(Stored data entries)
------------------------------------------------------------

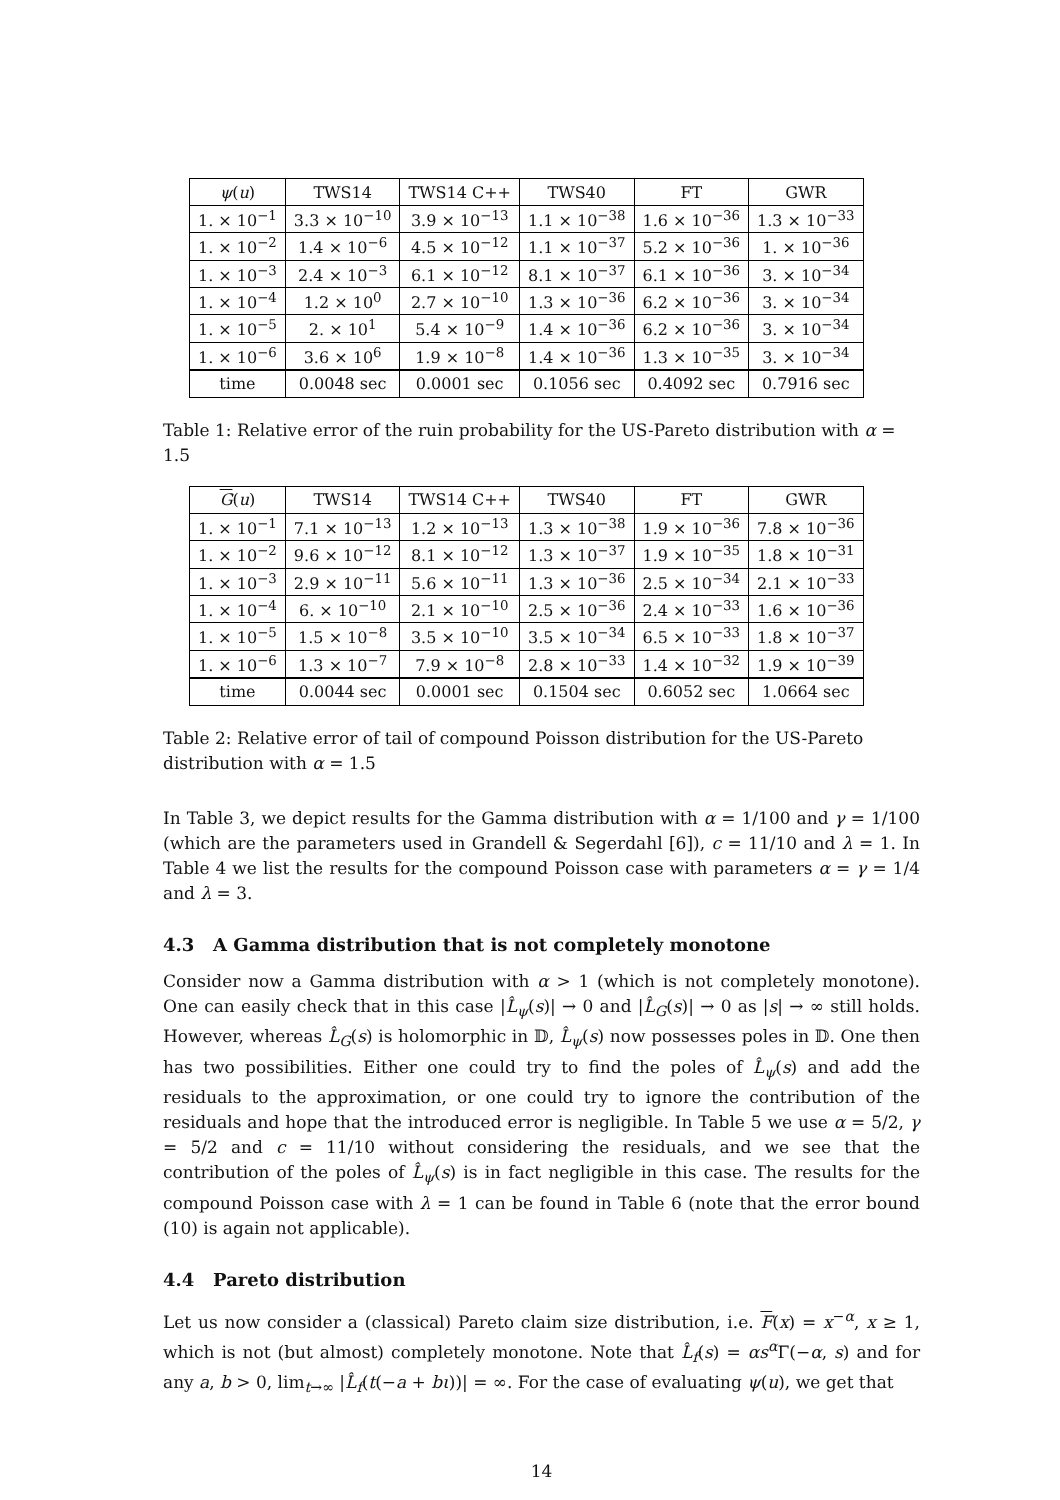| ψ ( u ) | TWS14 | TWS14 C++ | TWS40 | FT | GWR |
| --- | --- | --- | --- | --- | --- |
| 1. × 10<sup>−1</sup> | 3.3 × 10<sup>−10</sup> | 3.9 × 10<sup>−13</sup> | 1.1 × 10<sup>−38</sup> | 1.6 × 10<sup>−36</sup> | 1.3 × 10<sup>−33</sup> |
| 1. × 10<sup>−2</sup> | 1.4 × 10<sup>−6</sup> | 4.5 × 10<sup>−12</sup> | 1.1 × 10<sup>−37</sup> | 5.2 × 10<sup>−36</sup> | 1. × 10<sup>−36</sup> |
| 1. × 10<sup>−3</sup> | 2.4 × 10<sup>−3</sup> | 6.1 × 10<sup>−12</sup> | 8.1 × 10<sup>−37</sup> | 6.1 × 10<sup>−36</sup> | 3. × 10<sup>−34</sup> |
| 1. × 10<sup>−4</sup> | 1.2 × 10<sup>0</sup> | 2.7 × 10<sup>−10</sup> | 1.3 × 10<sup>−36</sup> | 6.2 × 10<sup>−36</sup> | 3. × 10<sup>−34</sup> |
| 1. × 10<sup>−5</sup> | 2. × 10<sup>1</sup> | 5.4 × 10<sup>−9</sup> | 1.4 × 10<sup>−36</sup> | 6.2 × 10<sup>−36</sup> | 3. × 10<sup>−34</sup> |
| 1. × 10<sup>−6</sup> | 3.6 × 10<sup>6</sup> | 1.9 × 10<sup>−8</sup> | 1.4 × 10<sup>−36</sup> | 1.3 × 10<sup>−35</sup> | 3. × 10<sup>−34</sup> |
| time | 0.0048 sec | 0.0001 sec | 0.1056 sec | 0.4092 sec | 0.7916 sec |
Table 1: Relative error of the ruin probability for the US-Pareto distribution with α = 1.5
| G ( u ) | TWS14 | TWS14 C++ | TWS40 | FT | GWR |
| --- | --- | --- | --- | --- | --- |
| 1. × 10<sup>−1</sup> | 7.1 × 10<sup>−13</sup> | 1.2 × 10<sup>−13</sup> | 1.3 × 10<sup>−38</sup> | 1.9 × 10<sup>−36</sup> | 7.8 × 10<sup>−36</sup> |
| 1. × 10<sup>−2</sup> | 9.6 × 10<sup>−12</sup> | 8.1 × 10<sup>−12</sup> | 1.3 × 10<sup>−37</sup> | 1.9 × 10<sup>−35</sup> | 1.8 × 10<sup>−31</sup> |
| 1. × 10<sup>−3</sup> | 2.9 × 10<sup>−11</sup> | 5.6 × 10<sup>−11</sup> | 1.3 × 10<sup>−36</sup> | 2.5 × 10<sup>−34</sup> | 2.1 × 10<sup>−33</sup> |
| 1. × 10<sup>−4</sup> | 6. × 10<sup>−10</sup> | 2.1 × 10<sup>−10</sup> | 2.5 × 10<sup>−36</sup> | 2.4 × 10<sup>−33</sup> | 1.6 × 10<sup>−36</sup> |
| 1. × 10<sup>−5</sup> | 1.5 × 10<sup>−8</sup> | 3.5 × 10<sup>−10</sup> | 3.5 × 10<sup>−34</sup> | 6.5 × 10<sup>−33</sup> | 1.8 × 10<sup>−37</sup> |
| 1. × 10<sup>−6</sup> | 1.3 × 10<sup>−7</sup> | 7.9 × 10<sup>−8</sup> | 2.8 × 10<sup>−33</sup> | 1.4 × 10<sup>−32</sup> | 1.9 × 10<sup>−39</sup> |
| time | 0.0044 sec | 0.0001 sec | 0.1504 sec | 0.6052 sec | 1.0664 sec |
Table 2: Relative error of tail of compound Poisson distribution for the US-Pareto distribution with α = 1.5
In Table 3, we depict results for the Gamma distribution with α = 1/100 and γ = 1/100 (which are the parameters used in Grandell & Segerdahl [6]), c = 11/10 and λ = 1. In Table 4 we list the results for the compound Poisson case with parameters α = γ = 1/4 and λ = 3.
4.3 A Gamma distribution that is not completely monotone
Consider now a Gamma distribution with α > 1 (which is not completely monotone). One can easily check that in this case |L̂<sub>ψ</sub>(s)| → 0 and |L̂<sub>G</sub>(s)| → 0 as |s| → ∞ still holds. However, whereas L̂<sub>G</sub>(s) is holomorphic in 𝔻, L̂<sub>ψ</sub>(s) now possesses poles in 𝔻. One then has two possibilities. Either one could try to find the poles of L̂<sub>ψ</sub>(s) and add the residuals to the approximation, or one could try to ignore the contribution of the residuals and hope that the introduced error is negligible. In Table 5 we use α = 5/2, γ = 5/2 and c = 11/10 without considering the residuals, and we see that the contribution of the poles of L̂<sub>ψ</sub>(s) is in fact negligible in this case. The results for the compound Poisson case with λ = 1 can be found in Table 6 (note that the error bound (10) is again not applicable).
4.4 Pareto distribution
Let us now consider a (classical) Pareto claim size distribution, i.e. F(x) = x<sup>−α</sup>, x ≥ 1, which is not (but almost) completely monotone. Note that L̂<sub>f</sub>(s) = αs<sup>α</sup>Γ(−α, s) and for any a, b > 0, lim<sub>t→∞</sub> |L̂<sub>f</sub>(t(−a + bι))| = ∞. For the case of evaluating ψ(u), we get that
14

------------------------------------------------------------

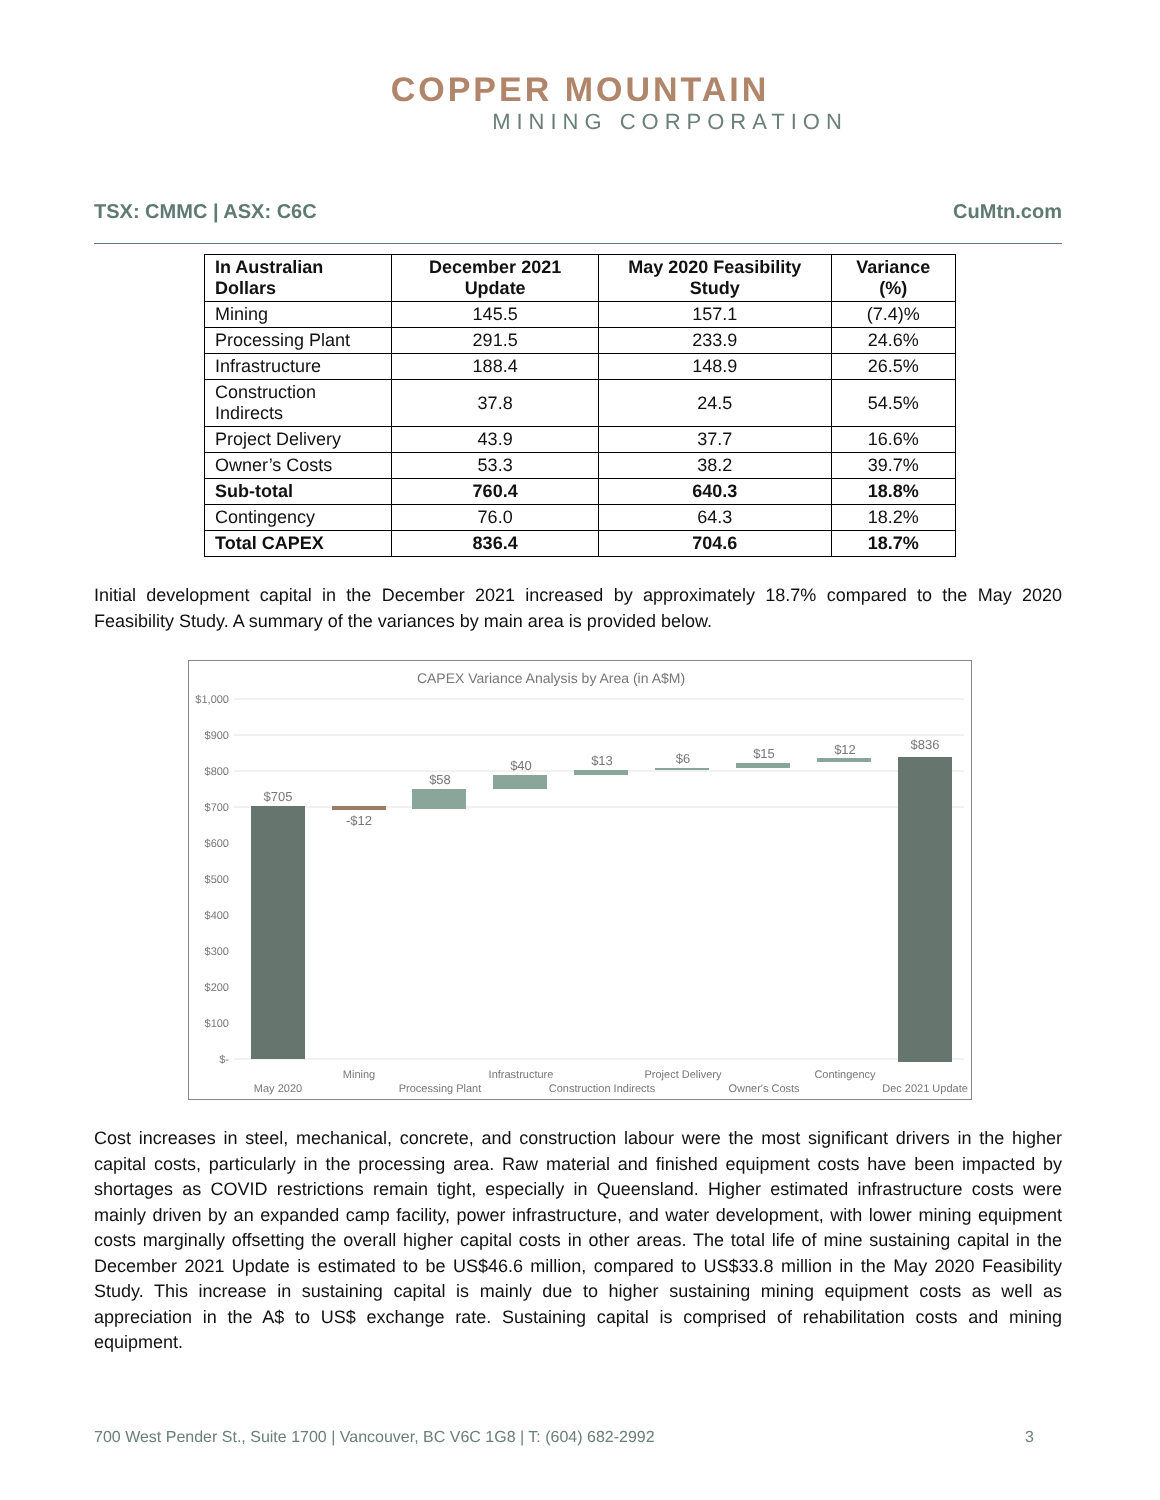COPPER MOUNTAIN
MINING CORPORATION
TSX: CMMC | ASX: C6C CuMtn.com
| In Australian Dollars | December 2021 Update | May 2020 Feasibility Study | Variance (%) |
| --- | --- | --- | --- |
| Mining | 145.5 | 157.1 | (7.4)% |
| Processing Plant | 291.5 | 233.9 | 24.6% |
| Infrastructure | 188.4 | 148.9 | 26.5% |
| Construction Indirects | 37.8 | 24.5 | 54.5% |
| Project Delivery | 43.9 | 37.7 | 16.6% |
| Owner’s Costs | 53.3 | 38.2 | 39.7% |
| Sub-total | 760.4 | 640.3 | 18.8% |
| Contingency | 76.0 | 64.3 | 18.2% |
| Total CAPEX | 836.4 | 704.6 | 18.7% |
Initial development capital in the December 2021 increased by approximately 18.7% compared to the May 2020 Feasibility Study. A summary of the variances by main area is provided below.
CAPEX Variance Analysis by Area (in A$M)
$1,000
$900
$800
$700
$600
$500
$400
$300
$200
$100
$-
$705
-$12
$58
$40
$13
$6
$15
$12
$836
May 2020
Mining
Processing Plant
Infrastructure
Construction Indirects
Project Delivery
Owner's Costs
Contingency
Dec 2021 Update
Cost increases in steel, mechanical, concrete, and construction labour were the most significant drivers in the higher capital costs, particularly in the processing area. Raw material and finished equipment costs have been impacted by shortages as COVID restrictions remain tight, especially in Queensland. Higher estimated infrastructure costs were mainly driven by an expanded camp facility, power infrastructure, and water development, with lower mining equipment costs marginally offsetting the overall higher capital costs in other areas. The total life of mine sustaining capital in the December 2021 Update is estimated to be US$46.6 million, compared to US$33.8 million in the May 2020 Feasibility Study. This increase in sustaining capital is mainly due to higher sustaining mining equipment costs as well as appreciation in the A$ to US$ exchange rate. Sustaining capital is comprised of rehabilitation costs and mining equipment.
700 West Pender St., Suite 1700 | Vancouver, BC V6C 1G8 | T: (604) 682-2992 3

------------------------------------------------------------

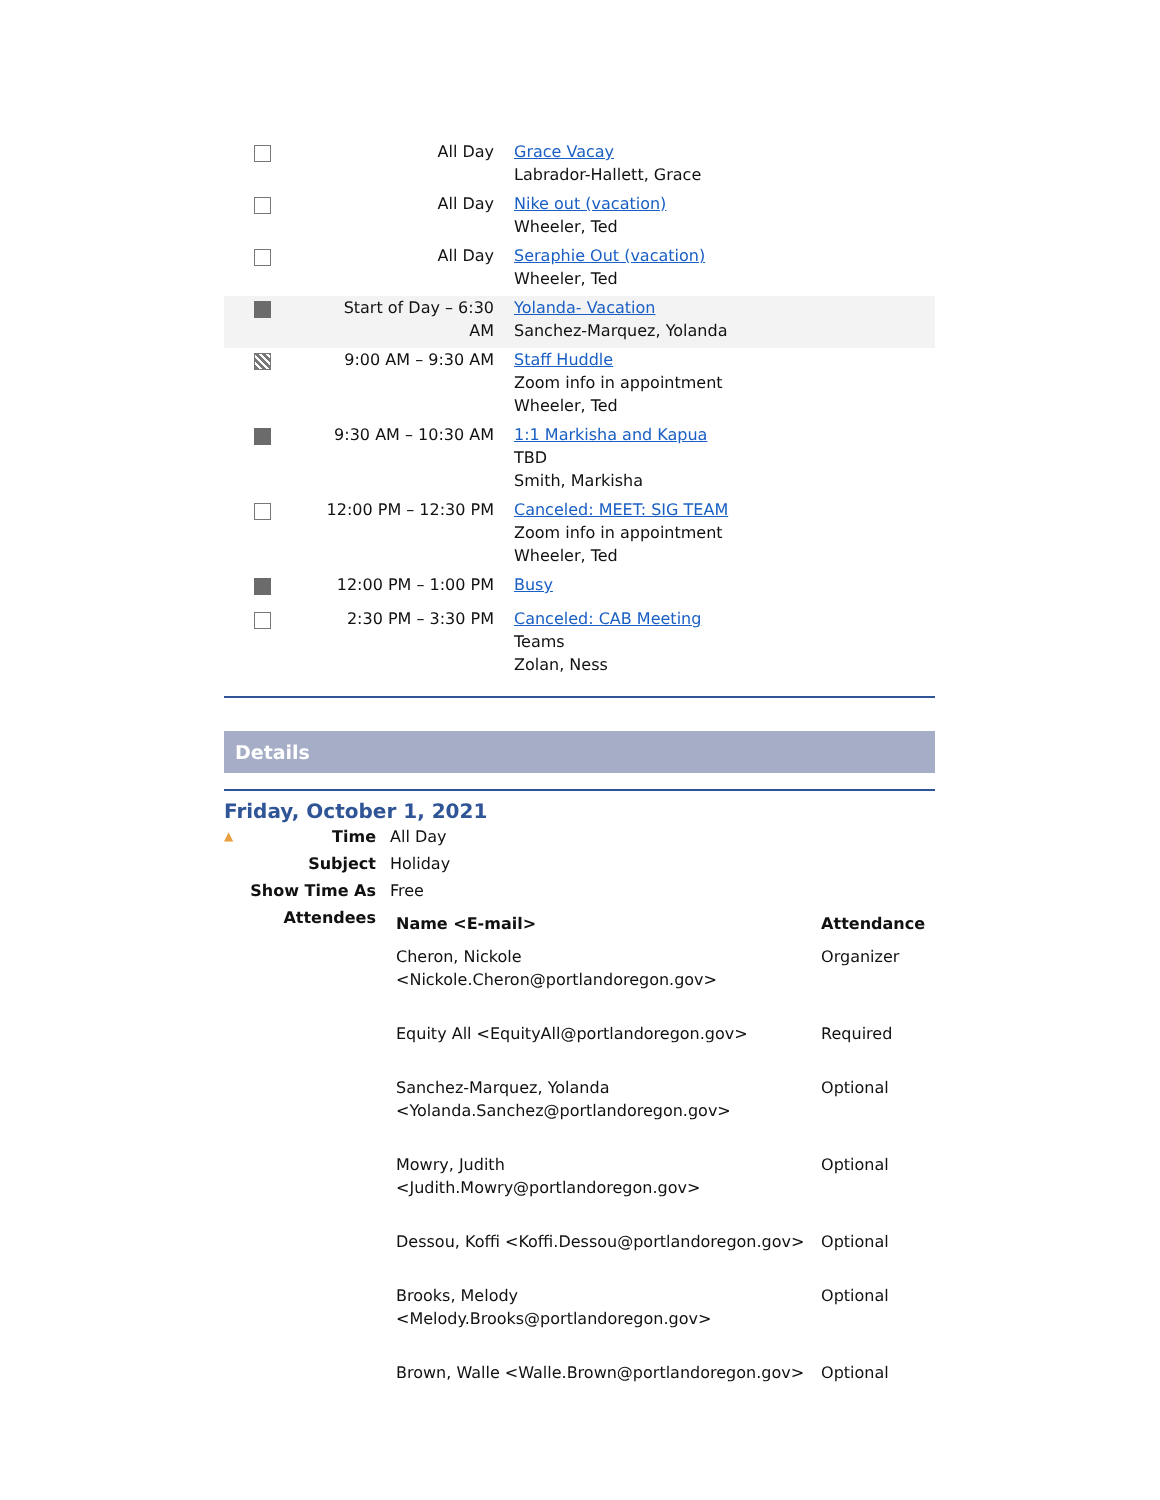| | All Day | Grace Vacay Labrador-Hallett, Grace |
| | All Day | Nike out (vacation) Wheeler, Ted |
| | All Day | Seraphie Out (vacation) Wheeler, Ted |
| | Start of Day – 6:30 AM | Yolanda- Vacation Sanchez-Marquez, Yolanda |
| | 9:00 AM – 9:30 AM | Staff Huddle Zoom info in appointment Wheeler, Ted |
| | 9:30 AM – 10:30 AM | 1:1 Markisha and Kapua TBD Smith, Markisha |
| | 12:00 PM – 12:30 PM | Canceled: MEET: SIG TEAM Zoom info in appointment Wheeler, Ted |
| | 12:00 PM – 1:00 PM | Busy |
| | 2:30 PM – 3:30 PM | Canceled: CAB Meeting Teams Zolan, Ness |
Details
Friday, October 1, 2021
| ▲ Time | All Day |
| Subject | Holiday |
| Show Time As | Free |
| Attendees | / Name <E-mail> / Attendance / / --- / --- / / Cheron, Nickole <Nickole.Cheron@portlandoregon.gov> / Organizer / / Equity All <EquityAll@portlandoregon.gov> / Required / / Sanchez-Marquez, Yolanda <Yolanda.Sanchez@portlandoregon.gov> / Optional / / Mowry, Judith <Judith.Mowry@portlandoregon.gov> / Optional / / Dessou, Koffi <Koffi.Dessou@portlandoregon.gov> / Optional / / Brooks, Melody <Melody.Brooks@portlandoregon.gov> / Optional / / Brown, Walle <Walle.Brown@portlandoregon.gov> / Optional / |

------------------------------------------------------------

Task requirements »
Find how many lines in the entries above have the string "Contingency" and report only that number.

Finished task »
2